Patrick Cannon represented the purchasers, and the FTT decided that the paddock was part of the grounds of the dwelling and was, therefore, residential property, notwithstanding the existence of the commercial grazing lease. Despite this result, the decision contains important elements that will both help and hinder taxpayers and HMRC in the realm of mixed-use claims. Indeed, it might be fair to say that the decision may leave both sides scratching their heads over the meaning and application of the FTT’s test, contrasting the “ultimate use” with the “intermediate use” of the land in question.
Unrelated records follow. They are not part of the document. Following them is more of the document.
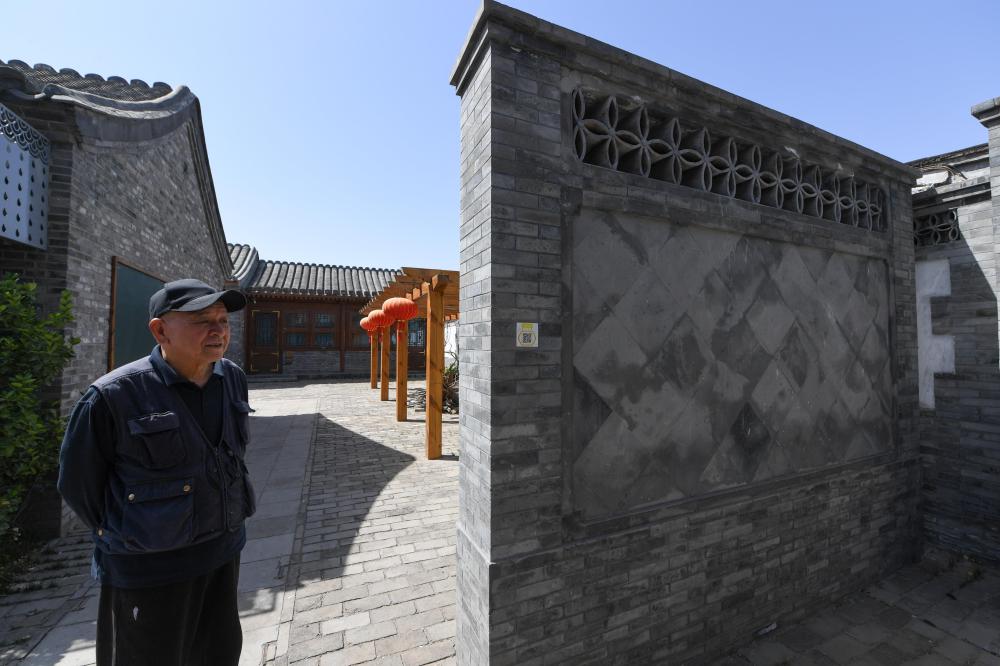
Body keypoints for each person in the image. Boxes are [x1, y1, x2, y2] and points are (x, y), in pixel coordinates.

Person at [58, 278, 255, 666]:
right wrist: (136, 530)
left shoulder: (232, 378)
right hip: (149, 570)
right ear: (160, 330)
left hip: (222, 554)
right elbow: (79, 485)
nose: (218, 330)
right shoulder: (113, 396)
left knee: (218, 654)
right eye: (202, 321)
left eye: (222, 320)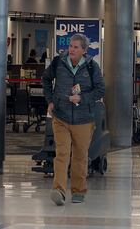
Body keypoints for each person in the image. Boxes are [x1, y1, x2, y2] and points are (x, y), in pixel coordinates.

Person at [42, 33, 105, 206]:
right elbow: (46, 80)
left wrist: (82, 98)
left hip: (84, 119)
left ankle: (78, 191)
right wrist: (50, 100)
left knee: (80, 156)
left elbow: (100, 90)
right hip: (61, 117)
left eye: (76, 47)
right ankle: (59, 191)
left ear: (84, 50)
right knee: (61, 154)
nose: (71, 49)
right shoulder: (58, 62)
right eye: (71, 46)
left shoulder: (92, 67)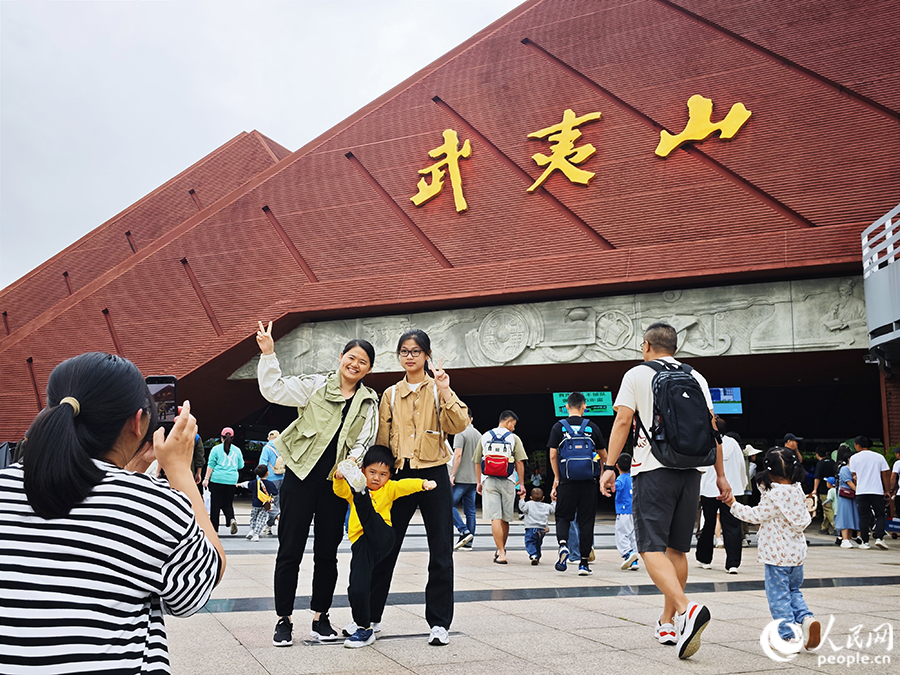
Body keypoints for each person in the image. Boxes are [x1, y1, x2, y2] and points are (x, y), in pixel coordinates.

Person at [0, 352, 223, 674]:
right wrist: (178, 468)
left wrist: (134, 465)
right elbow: (197, 587)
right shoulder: (154, 504)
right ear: (138, 421)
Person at [600, 322, 731, 660]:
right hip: (691, 472)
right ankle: (668, 621)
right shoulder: (696, 376)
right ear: (675, 346)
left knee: (649, 548)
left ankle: (687, 609)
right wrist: (720, 476)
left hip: (653, 470)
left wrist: (610, 467)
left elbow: (622, 421)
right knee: (677, 550)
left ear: (646, 346)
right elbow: (712, 429)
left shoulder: (636, 374)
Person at [256, 320, 379, 647]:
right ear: (340, 357)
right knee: (289, 550)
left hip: (333, 485)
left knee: (327, 553)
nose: (354, 364)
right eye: (350, 357)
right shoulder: (316, 386)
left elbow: (364, 440)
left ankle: (319, 617)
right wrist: (269, 354)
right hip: (298, 476)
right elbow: (275, 389)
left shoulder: (368, 401)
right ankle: (284, 619)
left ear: (368, 369)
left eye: (362, 362)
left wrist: (352, 462)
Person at [369, 329, 469, 647]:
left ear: (427, 355)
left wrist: (446, 389)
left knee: (441, 550)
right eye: (404, 351)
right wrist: (377, 479)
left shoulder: (439, 390)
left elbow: (459, 425)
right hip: (398, 477)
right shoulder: (390, 394)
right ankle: (370, 617)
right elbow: (382, 441)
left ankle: (439, 623)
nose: (409, 356)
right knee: (384, 546)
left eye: (415, 351)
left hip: (433, 476)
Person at [333, 446, 437, 648]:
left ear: (389, 476)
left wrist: (423, 483)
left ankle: (361, 493)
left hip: (383, 537)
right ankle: (364, 627)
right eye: (371, 472)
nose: (376, 478)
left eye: (383, 475)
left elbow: (406, 485)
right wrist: (338, 478)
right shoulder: (350, 491)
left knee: (362, 501)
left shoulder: (389, 489)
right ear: (362, 471)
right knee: (357, 587)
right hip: (362, 544)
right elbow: (339, 491)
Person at [725, 447, 821, 651]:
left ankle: (786, 635)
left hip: (777, 557)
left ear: (769, 471)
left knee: (778, 595)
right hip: (796, 556)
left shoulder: (773, 497)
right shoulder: (796, 490)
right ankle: (806, 619)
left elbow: (754, 516)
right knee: (793, 590)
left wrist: (732, 504)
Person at [548, 392, 607, 576]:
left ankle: (563, 544)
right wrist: (602, 476)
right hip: (589, 482)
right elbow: (604, 456)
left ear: (566, 407)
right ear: (584, 407)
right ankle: (583, 563)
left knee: (563, 517)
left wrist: (557, 480)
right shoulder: (592, 427)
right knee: (586, 521)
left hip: (567, 481)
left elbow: (552, 455)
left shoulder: (559, 427)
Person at [475, 410, 527, 564]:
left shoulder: (485, 436)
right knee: (505, 518)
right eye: (513, 425)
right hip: (508, 481)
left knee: (495, 517)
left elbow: (477, 461)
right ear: (508, 421)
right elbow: (520, 462)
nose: (514, 428)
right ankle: (502, 549)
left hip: (489, 480)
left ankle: (501, 551)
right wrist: (522, 483)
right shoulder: (514, 438)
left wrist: (479, 481)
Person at [696, 417, 747, 573]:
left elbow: (700, 468)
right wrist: (741, 485)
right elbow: (741, 466)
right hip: (731, 490)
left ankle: (705, 558)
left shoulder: (706, 442)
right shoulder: (734, 445)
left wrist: (698, 490)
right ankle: (733, 563)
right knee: (732, 526)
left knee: (709, 524)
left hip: (710, 490)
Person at [849, 435, 890, 550]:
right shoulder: (878, 457)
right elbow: (885, 474)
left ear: (857, 446)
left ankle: (865, 542)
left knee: (864, 516)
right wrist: (887, 490)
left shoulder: (854, 458)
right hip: (876, 490)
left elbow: (854, 475)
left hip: (861, 491)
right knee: (880, 515)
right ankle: (879, 538)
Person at [203, 427, 244, 535]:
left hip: (217, 479)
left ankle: (214, 528)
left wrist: (206, 478)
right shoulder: (237, 450)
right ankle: (231, 519)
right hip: (231, 480)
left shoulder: (215, 449)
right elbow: (241, 465)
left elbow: (210, 465)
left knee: (215, 504)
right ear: (233, 438)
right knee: (227, 503)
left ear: (221, 437)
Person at [450, 411, 480, 550]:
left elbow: (458, 455)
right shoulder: (479, 435)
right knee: (471, 511)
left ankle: (463, 531)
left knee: (448, 504)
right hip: (474, 478)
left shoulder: (460, 433)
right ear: (472, 419)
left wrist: (452, 474)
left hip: (461, 477)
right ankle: (469, 543)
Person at [238, 464, 279, 542]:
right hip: (264, 505)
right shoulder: (270, 484)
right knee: (261, 520)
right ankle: (256, 534)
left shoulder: (254, 482)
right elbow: (275, 493)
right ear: (267, 473)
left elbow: (246, 484)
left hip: (255, 504)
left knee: (253, 518)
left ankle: (251, 530)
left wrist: (239, 484)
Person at [615, 453, 640, 571]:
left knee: (621, 534)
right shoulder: (633, 478)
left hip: (623, 511)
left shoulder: (621, 479)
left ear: (617, 466)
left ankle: (627, 553)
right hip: (633, 511)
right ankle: (634, 559)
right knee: (633, 535)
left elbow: (616, 487)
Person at [520, 487, 555, 564]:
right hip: (542, 529)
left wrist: (522, 499)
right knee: (538, 543)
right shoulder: (547, 506)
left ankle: (533, 555)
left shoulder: (528, 504)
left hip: (531, 528)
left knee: (530, 542)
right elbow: (553, 510)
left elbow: (522, 508)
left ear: (531, 497)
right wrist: (553, 501)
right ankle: (537, 556)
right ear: (543, 498)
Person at [259, 429, 285, 533]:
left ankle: (277, 518)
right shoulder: (283, 448)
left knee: (268, 502)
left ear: (269, 438)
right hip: (282, 478)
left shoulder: (267, 448)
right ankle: (269, 526)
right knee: (276, 502)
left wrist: (259, 478)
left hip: (269, 479)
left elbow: (263, 463)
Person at [835, 444, 859, 548]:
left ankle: (848, 538)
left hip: (852, 496)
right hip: (845, 495)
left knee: (852, 516)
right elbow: (849, 482)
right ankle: (844, 539)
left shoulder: (855, 470)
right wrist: (858, 491)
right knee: (845, 515)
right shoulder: (844, 469)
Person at [812, 446, 835, 531]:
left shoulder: (820, 463)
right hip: (833, 488)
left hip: (823, 489)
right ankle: (824, 528)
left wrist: (815, 489)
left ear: (817, 455)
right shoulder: (832, 462)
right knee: (828, 508)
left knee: (827, 509)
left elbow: (817, 477)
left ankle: (837, 527)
Taxpayers will be helped by the FTT’s analysis that a grazing agreement signed before completion and dated by their solicitor at the same time as the land transfer on the day of completion meant that the property was encumbered by the grazing agreement at the point of completion. HMRC will, however, be heartened by the FTT’s rejection of “commercial use” as a “slam dunk” or knockout point that means the land affected by “commercial use” must automatically be prevented from being a part of the grounds of a dwelling. Essentially, the FTT found that the grazing agreement, in this case, was not commercial enough and, in a novel approach, said that the weight to be given to the use of the land in question is to be largely determined by the “ultimate use” of that land and not by any “intermediate use”. An example of this given by the FTT was quarrying the land, which, in its view, would exclude the land affected from being grounds of the dwelling regardless of whether the terms of the lease were for commercial rent or a peppercorn and this was because the “ultimate use” was quarrying. Some might struggle with this concept, given that most paddocks are not quarried. And, in a rather brave detour from the facts of the case in hand, the FTT also suggested that a dwelling on the paddock that was used for a letting business was likely to weigh heavily against that land comprising the grounds of the main dwelling. This remark will be of some concern to HMRC, although they will be pleased with the FTT’s view that “commercial” is a weasel word, and one must look through the commercial agreement and consider the end use of the land as well. Overall, then, there is much to feast on in this wide-ranging and thoughtful decision.